How I saved $600 a year on my health insurance
THE LAST 12 months have been somewhat enlightening when it comes to my understanding of private health insurance.
Starting from a knowledge base of precisely nada, I've not only discovered the basics of how it works, but also managed to save our family $4000 with a hack I stumbled upon earlier this year while researching for an operation my husband needed to have.
Just this week I came across another little trick that ended up saving my family an additional $600 a year - via a simple change to my policy I'd never even considered as an option.
(A little disclaimer here - I realise I may sound like I have a vested interest in private health insurance, seeing as I keep banging out articles about it. Trust me, this ain't the case - I'm just a recovering spendthrift mum trying to wrangle my way towards a more affordable life for my family. If private health insurance isn't for you, that's perfectly fine!)
It all started a few weeks ago ...
Pleased as I was that we'd finally gotten some use out of our policy, the monthly premium was still stinging the back pocket.
Bills, along with the general costs of keeping a tiny human alive (why oh WHY does his favourite fruit have to be raspberries, the Hermes bag of the grocery world?) my husband and I had been struggling to save anything.
After putting it off for months, we sat down to write out a budget and try to identify the areas in which we could shave off a few dollars here and there.
The reluctant number crunch
After ditching the cleaner (sob!) and committing to a pared-back weekly grocery budget, the other big cost we decided to try and reduce was our private health insurance.

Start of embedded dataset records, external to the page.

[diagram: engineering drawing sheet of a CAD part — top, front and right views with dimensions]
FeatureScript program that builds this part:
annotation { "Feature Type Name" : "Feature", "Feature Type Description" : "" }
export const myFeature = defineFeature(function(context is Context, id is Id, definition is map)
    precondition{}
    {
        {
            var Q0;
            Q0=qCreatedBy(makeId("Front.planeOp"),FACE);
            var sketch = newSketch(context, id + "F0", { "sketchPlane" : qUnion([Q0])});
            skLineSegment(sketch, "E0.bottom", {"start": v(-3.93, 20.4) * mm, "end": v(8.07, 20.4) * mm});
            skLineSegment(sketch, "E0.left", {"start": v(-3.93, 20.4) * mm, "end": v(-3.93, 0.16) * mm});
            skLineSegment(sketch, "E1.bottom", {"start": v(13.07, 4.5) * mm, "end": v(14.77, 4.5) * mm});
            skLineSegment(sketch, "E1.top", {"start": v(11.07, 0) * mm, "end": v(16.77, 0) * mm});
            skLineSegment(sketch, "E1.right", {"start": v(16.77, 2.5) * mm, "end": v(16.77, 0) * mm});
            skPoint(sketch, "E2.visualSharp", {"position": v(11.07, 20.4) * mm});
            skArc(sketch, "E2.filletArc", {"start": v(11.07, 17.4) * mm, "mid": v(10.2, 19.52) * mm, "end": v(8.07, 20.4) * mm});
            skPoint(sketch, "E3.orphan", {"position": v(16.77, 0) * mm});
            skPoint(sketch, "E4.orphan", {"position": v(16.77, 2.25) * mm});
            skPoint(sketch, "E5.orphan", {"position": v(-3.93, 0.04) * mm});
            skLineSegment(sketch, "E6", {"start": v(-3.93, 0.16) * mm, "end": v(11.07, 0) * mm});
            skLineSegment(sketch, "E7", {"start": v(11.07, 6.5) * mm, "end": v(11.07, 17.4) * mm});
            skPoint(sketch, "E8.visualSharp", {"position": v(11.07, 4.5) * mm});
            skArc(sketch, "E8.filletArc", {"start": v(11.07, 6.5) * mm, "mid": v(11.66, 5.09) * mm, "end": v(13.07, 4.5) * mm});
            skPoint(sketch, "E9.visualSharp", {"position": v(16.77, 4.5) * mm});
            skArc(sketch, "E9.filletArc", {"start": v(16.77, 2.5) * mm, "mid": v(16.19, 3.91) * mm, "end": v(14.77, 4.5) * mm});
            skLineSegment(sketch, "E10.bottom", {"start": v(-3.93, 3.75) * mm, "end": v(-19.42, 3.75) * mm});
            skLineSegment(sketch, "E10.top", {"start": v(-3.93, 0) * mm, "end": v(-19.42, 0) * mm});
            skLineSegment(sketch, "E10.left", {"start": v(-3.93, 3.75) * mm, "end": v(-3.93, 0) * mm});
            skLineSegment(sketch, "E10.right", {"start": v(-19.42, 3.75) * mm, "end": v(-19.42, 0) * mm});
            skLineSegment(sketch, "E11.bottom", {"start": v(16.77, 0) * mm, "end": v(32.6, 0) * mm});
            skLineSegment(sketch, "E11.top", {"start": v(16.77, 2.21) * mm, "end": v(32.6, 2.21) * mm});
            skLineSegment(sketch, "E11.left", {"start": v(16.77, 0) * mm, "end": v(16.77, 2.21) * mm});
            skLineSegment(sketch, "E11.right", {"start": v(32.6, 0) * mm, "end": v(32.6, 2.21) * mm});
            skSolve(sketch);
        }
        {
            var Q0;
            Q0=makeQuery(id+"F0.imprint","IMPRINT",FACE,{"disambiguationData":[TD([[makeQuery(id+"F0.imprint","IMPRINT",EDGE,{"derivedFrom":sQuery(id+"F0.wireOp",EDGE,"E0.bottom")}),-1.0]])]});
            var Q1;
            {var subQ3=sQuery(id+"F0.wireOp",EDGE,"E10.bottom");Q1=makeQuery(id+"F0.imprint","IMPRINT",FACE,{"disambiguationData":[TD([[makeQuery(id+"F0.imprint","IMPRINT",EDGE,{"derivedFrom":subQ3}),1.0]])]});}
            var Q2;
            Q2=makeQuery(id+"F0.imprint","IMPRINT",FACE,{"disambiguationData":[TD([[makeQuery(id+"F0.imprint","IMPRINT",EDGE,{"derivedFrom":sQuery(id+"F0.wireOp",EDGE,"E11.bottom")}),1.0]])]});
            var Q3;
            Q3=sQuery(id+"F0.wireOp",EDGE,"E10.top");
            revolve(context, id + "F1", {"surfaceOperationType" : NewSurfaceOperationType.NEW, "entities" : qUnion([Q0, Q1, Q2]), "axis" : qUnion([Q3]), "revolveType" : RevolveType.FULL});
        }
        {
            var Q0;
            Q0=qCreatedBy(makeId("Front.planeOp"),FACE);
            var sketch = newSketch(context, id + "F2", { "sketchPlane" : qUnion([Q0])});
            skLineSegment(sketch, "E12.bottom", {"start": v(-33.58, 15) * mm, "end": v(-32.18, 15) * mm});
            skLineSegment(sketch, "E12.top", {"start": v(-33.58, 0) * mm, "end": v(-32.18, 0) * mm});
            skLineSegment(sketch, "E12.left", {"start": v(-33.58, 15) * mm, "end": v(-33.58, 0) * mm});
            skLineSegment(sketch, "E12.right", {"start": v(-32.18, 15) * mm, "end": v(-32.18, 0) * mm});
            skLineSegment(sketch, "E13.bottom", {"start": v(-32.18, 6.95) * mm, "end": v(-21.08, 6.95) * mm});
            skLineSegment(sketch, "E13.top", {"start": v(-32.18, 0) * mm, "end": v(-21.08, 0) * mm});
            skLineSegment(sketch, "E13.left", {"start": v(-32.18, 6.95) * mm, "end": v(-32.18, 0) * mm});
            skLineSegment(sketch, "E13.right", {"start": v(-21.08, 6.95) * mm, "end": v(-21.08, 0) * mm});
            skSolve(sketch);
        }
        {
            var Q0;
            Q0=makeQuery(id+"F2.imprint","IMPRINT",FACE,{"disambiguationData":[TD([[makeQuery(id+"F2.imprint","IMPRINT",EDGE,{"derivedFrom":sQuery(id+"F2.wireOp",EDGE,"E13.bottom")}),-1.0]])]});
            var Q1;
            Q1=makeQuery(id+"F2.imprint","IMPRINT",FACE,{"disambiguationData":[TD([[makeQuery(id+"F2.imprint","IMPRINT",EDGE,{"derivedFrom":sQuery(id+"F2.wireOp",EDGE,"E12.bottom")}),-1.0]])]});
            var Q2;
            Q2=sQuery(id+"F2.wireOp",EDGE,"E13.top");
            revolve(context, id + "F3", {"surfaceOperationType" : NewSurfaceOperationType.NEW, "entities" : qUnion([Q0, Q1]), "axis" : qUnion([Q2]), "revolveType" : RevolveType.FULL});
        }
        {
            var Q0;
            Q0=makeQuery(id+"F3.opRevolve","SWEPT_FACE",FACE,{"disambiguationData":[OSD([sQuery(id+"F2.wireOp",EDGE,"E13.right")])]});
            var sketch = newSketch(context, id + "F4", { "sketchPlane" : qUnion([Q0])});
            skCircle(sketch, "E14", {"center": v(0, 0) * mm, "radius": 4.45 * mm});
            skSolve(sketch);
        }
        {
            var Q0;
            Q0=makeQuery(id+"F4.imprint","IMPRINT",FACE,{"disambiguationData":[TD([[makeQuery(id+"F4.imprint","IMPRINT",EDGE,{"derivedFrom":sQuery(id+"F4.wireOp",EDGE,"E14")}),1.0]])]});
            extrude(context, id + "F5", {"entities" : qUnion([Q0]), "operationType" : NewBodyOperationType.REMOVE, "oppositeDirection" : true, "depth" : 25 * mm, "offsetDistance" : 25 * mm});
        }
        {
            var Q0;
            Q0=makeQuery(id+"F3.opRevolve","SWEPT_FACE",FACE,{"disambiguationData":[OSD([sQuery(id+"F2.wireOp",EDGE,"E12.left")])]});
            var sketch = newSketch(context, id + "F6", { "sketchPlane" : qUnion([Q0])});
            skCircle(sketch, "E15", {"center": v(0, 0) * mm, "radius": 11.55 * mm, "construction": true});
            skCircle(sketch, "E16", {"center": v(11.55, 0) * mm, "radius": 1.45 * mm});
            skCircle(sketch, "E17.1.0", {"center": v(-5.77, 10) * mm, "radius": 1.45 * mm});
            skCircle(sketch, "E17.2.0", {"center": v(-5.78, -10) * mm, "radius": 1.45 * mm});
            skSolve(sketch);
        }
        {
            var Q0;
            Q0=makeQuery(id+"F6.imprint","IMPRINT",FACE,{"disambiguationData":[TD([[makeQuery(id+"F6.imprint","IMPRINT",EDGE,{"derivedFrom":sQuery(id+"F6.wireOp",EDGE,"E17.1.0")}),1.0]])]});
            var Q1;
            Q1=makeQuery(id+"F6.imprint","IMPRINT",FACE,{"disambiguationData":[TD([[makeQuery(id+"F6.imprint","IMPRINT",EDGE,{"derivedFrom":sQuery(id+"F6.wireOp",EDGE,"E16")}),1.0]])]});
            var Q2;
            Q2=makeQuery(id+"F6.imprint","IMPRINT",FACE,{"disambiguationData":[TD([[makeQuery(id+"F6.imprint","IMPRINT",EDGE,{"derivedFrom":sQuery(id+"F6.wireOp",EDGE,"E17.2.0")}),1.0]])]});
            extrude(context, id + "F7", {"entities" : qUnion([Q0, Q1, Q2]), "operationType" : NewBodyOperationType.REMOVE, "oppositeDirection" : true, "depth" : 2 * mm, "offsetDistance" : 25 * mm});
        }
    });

At $400 a month, even a moderate saving in that area was going to make a significant difference, so I picked up the phone to see what my provider could offer.
The first question I asked was whether or not I was paying for anything that I didn't really need - maybe we were paying for cataracts and hip replacement cover when we didn't need to worry for a few more decades?
Alas, my friendly phone consultant informed me there is no such thing as cataracts and hip replacement cover, (damn) and while there were a few dollars to be saved in reducing the amount of coverage we had, he suggested a better option I'd never even thought of.
The policy tweak that saved me hundreds
"Your hospital excess is $450 at the moment," he informed me.
"It's a one-off payment per adult, per year, so you'd only ever pay it once in a calendar year, no matter how many claims you had to make," he continued.
What he then explained was that by raising our excess by just $50 - to $500 - it would drop our monthly premiums to $350, which is a monthly saving of $50.
A $50 increase in our excess - which only applies for hospital cover and, with our policy, only for overnight stays - was definitely a cost we were willing to absorb if we need to, especially since we'd recoup that money in the first month of our reduced premium.
Without having to compromise on the type of cover we had, we'd suddenly saved ourselves $600 per year, and our budget is now looking slightly less terrifying.
Why it always pays to ask
As a card-carrying member of Gen Y, I suffer from Chronic Phone Call Avoidance (CPCA), so picking up the phone to stay on hold with a service provider is my idea of hell.
I blame this dislike of dealing with bureaucracy for the fact that I'd happily paid out a sizeable chunk of my salary each month for years before making any effort to figure out exactly what I was paying for - or how I could better make use of the product.
That being said, a simple phone call was all it took for me to not only save big bucks, but understand my policy better as well. If you're looking for a way to tighten the belt, budget-wise, picking up the phone to see how you can tweak your health insurance policy might well be the way to go.
This article is based on the experience of one family and any decisions about your own health insurance policy should be made in consultation with your insurance provider.